# [Document segment]
________________________

It takes less than 30 seconds after entering a store in Melbourne’s south-eastern suburbs before we have a pack of illicit cigarettes in our hands.

There are no screening questions.

No suspicious looks.

In fact, the black-market tobacconist — on Buckley Street in the bustling suburb of Noble Park — is having a sale on Manchester cigarettes.

“It’s still on special — $13,” the cashier says.

The store quickly fills with more people waiting to be served.

Metres away is another tobacconist.

Here a pack of 20 Manchester Sapphires goes for $15 cash. That’s less than half the price of the cheapest legal pack of cigarettes you can buy.

Around the corner is a TSG franchise store also slinging Manchester cigarettes.

The packs are everywhere.

According to Victoria Police, there are 1,300 standalone tobacco stores in Victoria, and of those, 1,000 sell some kind of illicit tobacco.

In the 2019 census more than 15,000 businesses were registered to sell tobacco in the country, but how each is policed and how laws are enforced differs for every state and territory.

Experts say a combination of sky-high cigarette prices, historically lax enforcement and a laser-like focus on cutting smoking rates have combined in a perfect storm to fuel an explosion in Australia’s black market.

________________________

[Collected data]
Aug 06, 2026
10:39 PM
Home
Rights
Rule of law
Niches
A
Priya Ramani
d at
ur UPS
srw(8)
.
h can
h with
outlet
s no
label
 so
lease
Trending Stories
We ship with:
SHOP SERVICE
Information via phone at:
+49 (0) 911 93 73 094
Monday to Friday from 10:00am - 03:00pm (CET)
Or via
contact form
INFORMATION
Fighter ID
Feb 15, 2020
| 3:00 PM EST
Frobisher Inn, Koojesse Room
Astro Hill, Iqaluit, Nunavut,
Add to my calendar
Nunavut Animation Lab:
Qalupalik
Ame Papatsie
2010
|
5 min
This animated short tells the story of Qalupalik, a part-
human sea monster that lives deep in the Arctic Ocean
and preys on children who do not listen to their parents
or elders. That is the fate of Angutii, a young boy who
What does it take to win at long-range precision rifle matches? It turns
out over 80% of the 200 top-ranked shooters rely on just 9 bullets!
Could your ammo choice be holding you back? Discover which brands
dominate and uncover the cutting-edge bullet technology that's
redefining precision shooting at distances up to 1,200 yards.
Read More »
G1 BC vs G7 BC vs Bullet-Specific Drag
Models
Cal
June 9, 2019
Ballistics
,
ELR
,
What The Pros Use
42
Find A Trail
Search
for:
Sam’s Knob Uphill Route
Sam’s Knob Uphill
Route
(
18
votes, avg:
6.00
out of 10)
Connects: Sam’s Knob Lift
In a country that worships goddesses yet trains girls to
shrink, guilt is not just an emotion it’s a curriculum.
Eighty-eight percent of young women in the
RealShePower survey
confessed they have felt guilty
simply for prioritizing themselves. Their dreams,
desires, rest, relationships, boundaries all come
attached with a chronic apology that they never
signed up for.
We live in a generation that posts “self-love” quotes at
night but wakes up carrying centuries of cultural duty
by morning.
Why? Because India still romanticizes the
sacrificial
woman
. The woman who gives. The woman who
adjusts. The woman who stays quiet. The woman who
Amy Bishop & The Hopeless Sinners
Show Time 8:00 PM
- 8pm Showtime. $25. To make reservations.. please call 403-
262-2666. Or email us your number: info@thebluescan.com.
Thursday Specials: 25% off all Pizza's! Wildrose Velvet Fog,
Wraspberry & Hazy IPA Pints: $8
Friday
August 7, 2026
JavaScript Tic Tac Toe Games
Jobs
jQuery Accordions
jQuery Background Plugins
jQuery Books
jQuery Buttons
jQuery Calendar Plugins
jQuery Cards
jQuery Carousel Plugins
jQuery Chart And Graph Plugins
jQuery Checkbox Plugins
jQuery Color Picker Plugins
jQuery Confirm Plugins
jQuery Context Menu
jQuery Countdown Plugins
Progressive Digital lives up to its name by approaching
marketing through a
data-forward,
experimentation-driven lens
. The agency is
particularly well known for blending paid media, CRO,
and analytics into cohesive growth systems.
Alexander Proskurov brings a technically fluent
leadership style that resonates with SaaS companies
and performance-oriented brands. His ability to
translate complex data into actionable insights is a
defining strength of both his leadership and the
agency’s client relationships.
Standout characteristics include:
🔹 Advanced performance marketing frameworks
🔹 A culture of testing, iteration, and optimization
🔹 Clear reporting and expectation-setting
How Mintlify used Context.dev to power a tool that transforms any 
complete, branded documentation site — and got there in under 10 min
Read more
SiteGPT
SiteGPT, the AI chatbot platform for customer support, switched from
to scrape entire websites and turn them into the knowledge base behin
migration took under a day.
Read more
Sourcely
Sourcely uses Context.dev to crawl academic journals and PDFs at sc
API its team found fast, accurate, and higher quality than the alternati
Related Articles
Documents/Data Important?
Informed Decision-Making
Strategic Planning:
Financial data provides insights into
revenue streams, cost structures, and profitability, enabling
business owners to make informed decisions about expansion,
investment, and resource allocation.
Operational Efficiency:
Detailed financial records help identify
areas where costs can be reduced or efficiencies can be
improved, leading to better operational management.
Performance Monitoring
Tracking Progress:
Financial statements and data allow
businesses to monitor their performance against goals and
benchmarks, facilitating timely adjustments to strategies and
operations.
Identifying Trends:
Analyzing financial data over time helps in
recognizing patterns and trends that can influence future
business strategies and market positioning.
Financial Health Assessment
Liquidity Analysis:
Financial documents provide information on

________________________

# [Directive]
Continue the article about black-market cigarettes in Melbourne from its last sentence.

# [Answer box]
But how does that black market operate? How has it been allowed to spread across the country seemingly unchecked?

A Four Corners investigation has followed a web of shipping routes, Middle Eastern factories, false documents, unmarked white vans and violent criminals, all fuelling the multi-billion-dollar industry.

In the back of a van

At a warehouse south of Brisbane, two men wearing shorts and T-shirts wheel trolleys stacked with boxes through a car park.

A man moves boxes from a warehouse south of Brisbane. (Four Corners)

They load boxes out of a white van parked nearby, chatting as they work.

When Four Corners approached the men, there were cartons of Manchester cigarettes in clear view. The brand is brought into the country illegally, isn’t taxed, and doesn’t carry the mandatory Australian government plain packaging and health warnings.

We follow one man who drives a short distance to a self-storage unit and loads up. Black-market cigarettes are commonly stored off-site to minimise stock losses if there’s a police raid.

A man loads boxes into a van

A man loads boxes into a van. (Four Corners)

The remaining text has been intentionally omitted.